Severin Groebner ist Kabarettist, Autor und Gründungsmitglied der "Letzten Wiener Lesebühne". Sein neues Buch mit zahlreichen Kolumnen (unter anderem auch aus der "Wiener Zeitung") heißt "Lexikon der Nichtigkeiten" und ist im Satyr-Verlag (Berlin) erschienen.
Severin Groebner ist Kabarettist, Autor und Gründungsmitglied der "Letzten Wiener Lesebühne". Sein neues Buch mit zahlreichen Kolumnen (unter anderem auch aus der "Wiener Zeitung") heißt "Lexikon der Nichtigkeiten" und ist im Satyr-Verlag (Berlin) erschienen.

Das kann doch nicht sein, sagt man sich, das kann doch wirklich nicht wahr sein, dass einfach so ein Flugzeug verschwindet! Eine ganze Boeing 777 ist einfach futsch! Das gibt es doch heute gar nicht mehr!

Satelliten, Kameras, Bewegungsmelder, unser weltweiter Überwachungsstaat zum Mitmachen kann doch alles stets lokalisieren. Und wenn nicht, dann schauen wir halt bei Google nach.

Aber dass einfach etwas verschwindet, das sind wir nicht mehr gewöhnt.

Warum eigentlich? Es verschwinden doch dauernd Dinge. Und Menschen. Im Mittelmeer zum Beispiel. Oder auch anderswo. Waren nicht vor ein paar Jahren alle Medien voll von den CIA-Gefängnissen, in denen ständig Menschen verschwanden? Und wahrscheinlich heute noch verschwinden. Und auch verschwunden bleiben. Aber davon redet heute keiner mehr. Also die Gefängnisse gibt es zwar sicherlich immer noch, aber die Angelegenheit ist einfach aus den Schlagzeilen verschwunden.
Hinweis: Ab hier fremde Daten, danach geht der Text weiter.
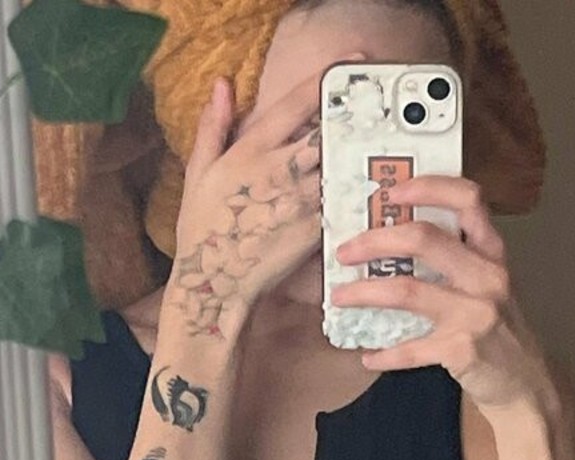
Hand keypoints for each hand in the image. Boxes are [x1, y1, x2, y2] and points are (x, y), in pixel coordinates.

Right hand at [169, 54, 366, 337]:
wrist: (216, 282)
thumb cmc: (203, 229)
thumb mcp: (198, 173)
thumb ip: (214, 126)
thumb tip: (222, 85)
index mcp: (252, 149)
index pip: (297, 103)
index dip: (327, 79)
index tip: (352, 62)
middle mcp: (280, 169)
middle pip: (328, 130)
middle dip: (349, 117)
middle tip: (374, 104)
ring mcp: (301, 199)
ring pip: (338, 163)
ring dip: (355, 152)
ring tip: (376, 141)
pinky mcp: (314, 227)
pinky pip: (339, 200)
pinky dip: (352, 190)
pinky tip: (366, 184)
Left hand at [329, 175, 559, 416]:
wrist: (526, 384)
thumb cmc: (498, 331)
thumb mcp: (488, 286)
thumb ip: (457, 262)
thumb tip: (392, 243)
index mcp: (492, 253)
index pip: (468, 200)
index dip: (429, 188)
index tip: (392, 192)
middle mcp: (487, 276)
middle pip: (424, 238)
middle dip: (375, 240)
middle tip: (345, 252)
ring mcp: (475, 313)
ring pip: (407, 290)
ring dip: (363, 293)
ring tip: (338, 298)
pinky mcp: (461, 350)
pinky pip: (410, 350)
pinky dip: (384, 354)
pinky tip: (368, 357)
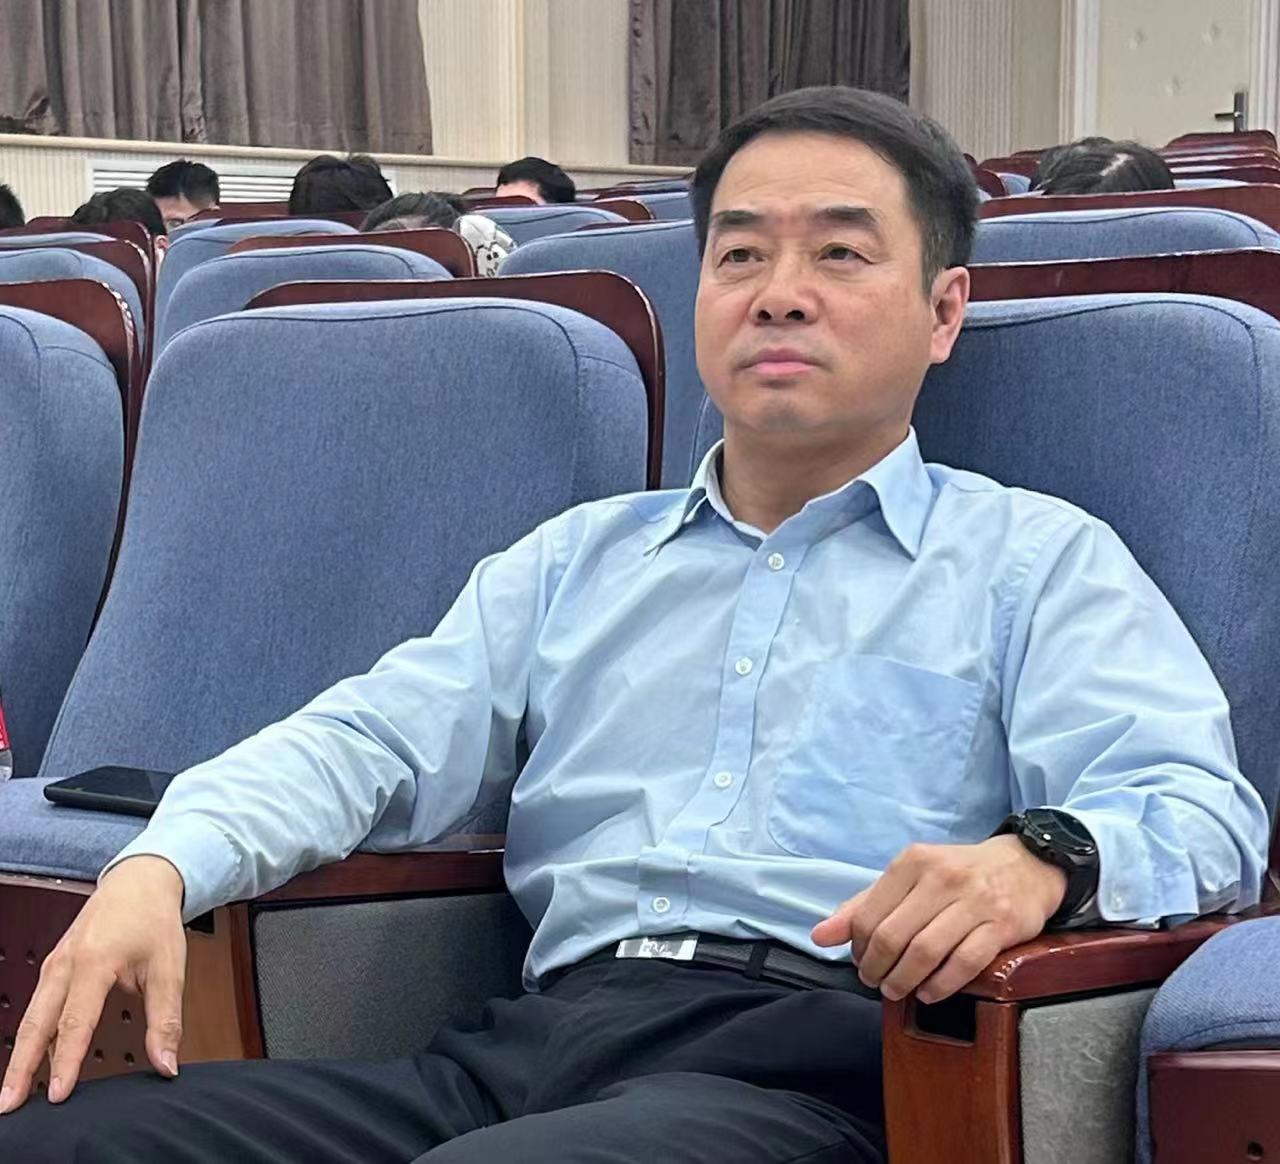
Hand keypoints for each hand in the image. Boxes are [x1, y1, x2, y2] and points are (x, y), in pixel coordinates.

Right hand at [0, 855, 187, 1114]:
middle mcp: (66, 964)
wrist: (139, 881)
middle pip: (37, 1023)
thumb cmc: (154, 920)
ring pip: (32, 1017)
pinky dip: (32, 1036)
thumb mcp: (169, 967)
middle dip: (21, 1067)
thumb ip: (167, 1019)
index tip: (58, 1094)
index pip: (76, 1021)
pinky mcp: (54, 967)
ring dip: (21, 1056)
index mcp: (94, 962)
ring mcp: (55, 964)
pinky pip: (38, 1006)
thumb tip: (167, 1065)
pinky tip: (31, 1061)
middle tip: (10, 1105)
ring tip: (12, 1094)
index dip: (67, 1061)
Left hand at [811, 836, 1066, 1004]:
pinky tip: (929, 993)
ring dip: (904, 981)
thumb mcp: (909, 878)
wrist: (1025, 864)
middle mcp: (942, 877)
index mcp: (913, 862)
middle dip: (876, 968)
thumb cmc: (957, 875)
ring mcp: (974, 901)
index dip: (857, 945)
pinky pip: (964, 963)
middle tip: (874, 981)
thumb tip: (819, 936)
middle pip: (893, 936)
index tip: (859, 960)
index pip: (869, 914)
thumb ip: (864, 905)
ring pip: (925, 952)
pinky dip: (941, 985)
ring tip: (896, 990)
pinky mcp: (1002, 925)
Dafür wurden neue Themen durch den medialen Durchlauferhitzer gepumpt. Man erinnere sich an den isländischen Vulkan, der vor ein paar Jahren den gesamten europäischen Flugverkehr lahmgelegt hat. Ein bisschen Asche und Staub aus dem hohen Norden und schon waren alle Flugzeuge am Himmel verschwunden. Also man wusste schon - im Gegensatz zu MH370 -, wo sie waren, aber am Himmel war nichts mehr von ihnen zu sehen. Das war irgendwie ganz schön.

Nur, wie der Vulkan hieß, weiß ich nicht mehr. Irgendwie ist der Name aus meinem Gedächtnis verschwunden.

Das passiert ja auch. Dieses unbemerkte Verschwinden, dieses leise Versickern. Zuerst ist alles wie immer, dann nur ein bisschen weniger, noch weniger und kaum hat man mal nicht genau hingesehen - ist es plötzlich weg. Und so verdunsten hinterrücks Privatsphäre, der Unterschied zwischen Arbeit und Freizeit und die Möglichkeit, ungestört abzukoten, ohne dass das Mobiltelefon klingelt, langsam aus unserem Leben. Wir lassen die Telefongespräche ganzer Länder unwidersprochen mitschneiden, beantworten im Urlaub brav die Mails aus dem Büro und machen aus jedem Scheißhaus unsere persönliche Telefonzelle (dafür gibt es auf der Straße kaum noch Telefonzellen. Vielleicht, weil die Betreiber fürchten, dass da die Leute sonst reinkacken. Aus Gewohnheit. Ist aber nur eine Theorie.)

Und während so nach und nach persönliche Rechte verschwinden, tauchen dafür im Gegenzug überall in Europa immer mehr rechte Personen auf, die einem ständig was von schwammigen Begriffen wie Heimat, Volk und Blut erzählen wollen. Wobei sie sich gerne auf die "Geschichte" berufen. Und somit auf die Gesamtheit jener Personen, Stammesgruppen und Interessensverbände, die das Faktum eint, dass sie alle miteinander bereits verschwunden sind. Vielleicht nicht zu Unrecht.

Nur, wohin verschwindet das Verschwundene? Gibt es womöglich einen geheimen Platz auf dieser Welt, wo all das Verschwundene landet? Ein Schwundistan? Ja, den gibt es.

Und das wäre hier auch die Schlusspointe gewesen... Nur leider ist die irgendwie verschwunden.